Speaker
Description
Composite solid polymer electrolytes (CSPEs) have emerged as promising candidates for next-generation all-solid-state lithium batteries (ASSLBs). However, the limited ionic conductivity and poor interphase stability have seriously hindered their practical application. Herein, the anion-trapping layered double hydroxide (LDH) was introduced to simultaneously enhance ionic conductivity and interfacial compatibility in poly(ethylene oxide) (PEO)-based CSPEs for stabilizing lithium metal anodes. The optimized composite electrolyte significantly enhances lithium-ion transport and deposition behaviors, resulting in a uniform Li+ flux distribution and consequently homogeneous lithium plating. As a result, the Li||Li symmetric cell achieves exceptional cycling stability and superior overpotential. Importantly, operando nano-focus Wide-angle X-ray scattering (nWAXS) was employed to spatially map the distribution of both the solid electrolyte interphase (SEI) layer and lithium dendrites across micron-scale lateral and vertical dimensions.
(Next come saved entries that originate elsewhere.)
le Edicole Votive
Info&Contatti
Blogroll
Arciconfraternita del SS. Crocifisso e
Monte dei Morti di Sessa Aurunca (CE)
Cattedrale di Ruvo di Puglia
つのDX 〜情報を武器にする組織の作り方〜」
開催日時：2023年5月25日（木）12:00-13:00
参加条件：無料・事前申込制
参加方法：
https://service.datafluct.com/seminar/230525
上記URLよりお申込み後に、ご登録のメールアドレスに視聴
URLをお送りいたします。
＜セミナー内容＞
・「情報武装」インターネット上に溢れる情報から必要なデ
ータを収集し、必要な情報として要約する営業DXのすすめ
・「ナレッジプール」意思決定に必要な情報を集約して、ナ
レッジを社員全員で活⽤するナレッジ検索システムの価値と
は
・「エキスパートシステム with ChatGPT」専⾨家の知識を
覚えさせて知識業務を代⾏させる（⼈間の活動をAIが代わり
The results indicate that the LDH-enhanced composite electrolyte not only effectively suppresses the growth of lithium dendrites by ensuring a uniform lithium-ion flux distribution but also enables the formation of a superior multifunctional SEI. Therefore, this study provides a novel strategy for designing high-performance CSPEs with stabilized interfaces and establishes an innovative approach for real-time visualization of SEI evaluation and dendrite growth in ASSLBs.